Content starts

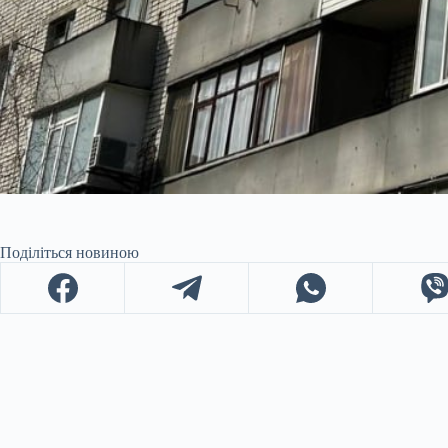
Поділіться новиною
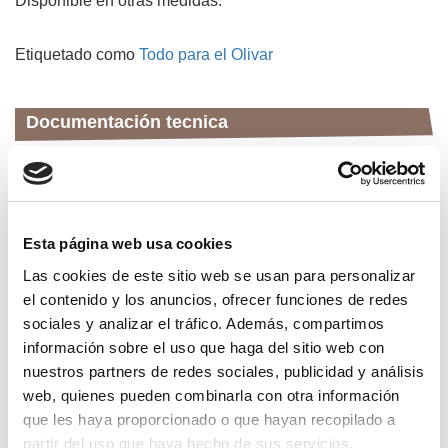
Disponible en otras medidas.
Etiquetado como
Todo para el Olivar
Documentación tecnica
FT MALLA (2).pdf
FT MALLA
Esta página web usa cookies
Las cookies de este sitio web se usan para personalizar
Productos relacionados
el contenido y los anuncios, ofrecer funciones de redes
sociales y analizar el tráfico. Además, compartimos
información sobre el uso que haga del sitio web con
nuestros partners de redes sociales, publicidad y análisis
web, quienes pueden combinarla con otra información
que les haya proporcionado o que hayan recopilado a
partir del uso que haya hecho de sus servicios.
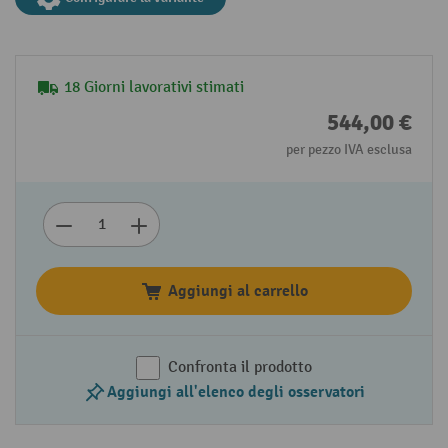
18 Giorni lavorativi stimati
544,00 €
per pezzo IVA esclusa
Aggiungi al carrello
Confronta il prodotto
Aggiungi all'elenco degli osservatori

Content ends

Exercise
In the listing above, which lines include the string "Aggiungi"? Return every one of them.

The completed task
Aggiungi al carrello
Aggiungi all'elenco degli osservatori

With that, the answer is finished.